Regression: quotas+lvm prevent yakkety from booting (boots once every ~4 attempts)
Affects | Status | Importance | Assigned to | Milestone | |
---|---|---|---|---|---|
quota (Ubuntu) |
Incomplete
|
Undecided
|
Unassigned |
Bug Description
After an upgrade from xenial to yakkety, the system does not boot reliably. Only 1 boot over 3-4 seems to succeed.
Quite often, the system seems to hang during boot and then drops into an emergency prompt.
Pressing esc during the boot to show what is going on reveals that there are processes waiting for the disks to become ready.
This is likely to be related to the specific system configuration, with a raid array of two disks managed by dmraid (it is an intel fake raid) and lvm2 on top of it. Most stuff is on it in logical disks, but for the boot partition that is on a fast ssd, and the root of the filesystem that is on lvm2 with a physical volume spanning the rest of the ssd.
The very same configuration worked just fine on xenial.
To make the matter worse, it is impossible to boot in "recovery mode" to get a root prompt, because after you login as root something suddenly times out and the screen gets messed up (not a graphics card issue, but pieces of messages popping out here and there, the recovery mode menu suddenly reappearing, etc.
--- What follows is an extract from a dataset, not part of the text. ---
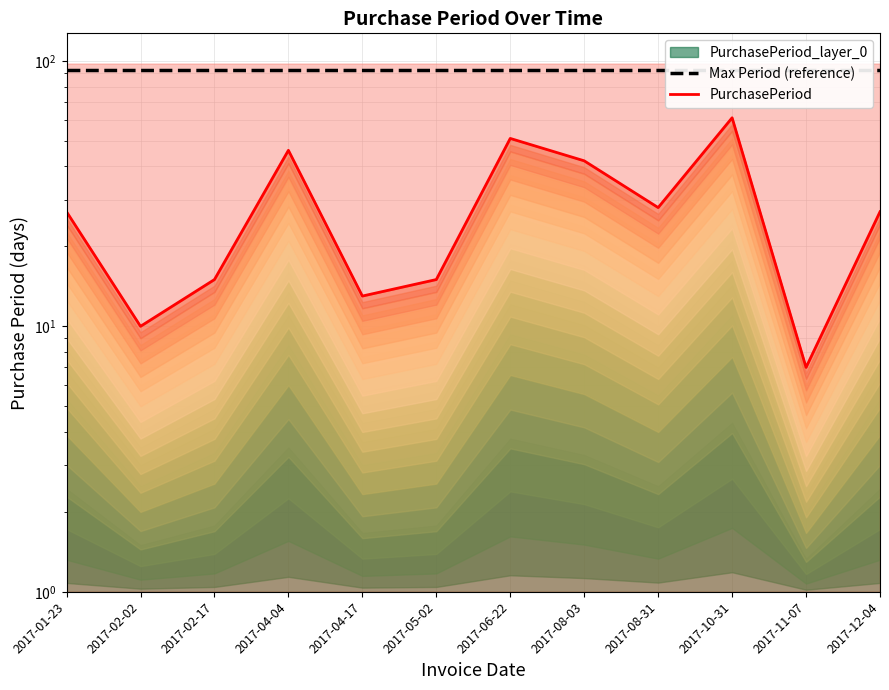

Between 2017-06-22 and 2017-04-17, which is larger?

2017-06-22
Please give this bug appropriately high priority, because it prevents servers from coming up after power failures.
ProblemType: Bug
DistroRelease: Ubuntu 16.10
Package: systemd 231-9git1
ProcVersionSign
Uname: Linux 4.8.0-22-generic x86_64
ApportVersion: 2.20.3-0ubuntu8
Architecture: amd64
Date: Wed Oct 19 21:34:16 2016
EcryptfsInUse: Yes
MachineType: Dell Inc. Precision WorkStation T5400
ProcKernelCmdLine: BOOT_IMAGE=
SourcePackage: systemd
UpgradeStatus: Upgraded to yakkety on 2016-10-18 (1 days ago)
dmi.bios.date: 04/30/2012
dmi.bios.vendor: Dell Inc.
dmi.bios.version: A11
dmi.board.name: 0RW203
dmi.board.vendor: Dell Inc.
dmi.chassis.type: 7
dmi.chassis.vendor: Dell Inc.
dmi.modalias: dmi:bvnDellInc.
dmi.product.name: Precision WorkStation T5400
dmi.sys.vendor: Dell Inc.
Changed in systemd: | |
status: | Unknown → New |
Changed in systemd: | |
status: | New → Fix Released |
no longer affects: | systemd |
Changed in quota (Ubuntu): | |
status: | New → Incomplete |
Issue is present also moving do mdadm (which is possible for my fake raid since it uses intel metadata).
When it happens, the boot hangs for 1 minute and a half on
A start job is running for dev-disk-by...
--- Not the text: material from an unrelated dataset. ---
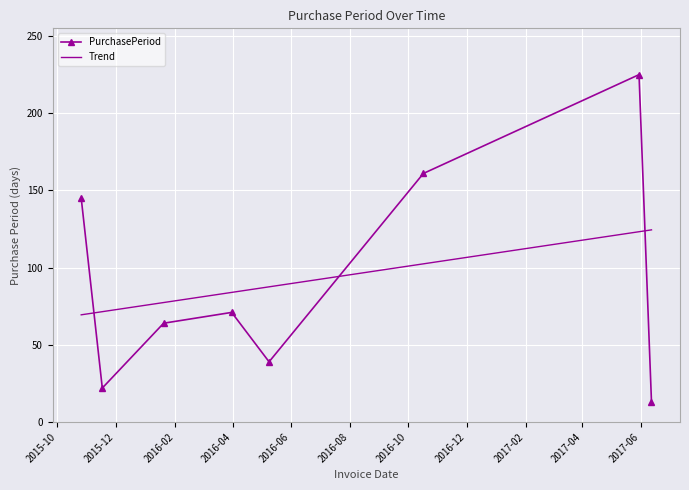

What is the difference between the second highest and minimum values in the PurchasePeriod series?

148.0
with all disks appearing in turn on the line. After that the machine drops to an emergency prompt.
Analyzing the systemd journal shows the corresponding jobs timing out.
Interestingly:
1) *all* the items mentioned in /etc/fstab get shown here. Namely, when the issue occurs, the error is shown even for the swap partintion (that is on a plain ssd partition...
2) It is not a problem with /etc/fstab but some race: every few attempts the system succeeds to boot
3) When you get to the emergency prompt all the disks on which systemd hangs appear to be working just fine
4) Removing from the fstab the entries corresponding to stuff on the slower fake raid, the boot starts being reliable (I think)
How can I debug this? How can I force systemd to wait before it tries to access the disks?
Should I open a bug on systemd?
Can someone provide pointers at some systemd documentation that might be releant to this issue? It seems such a complex device that I do not know where to start.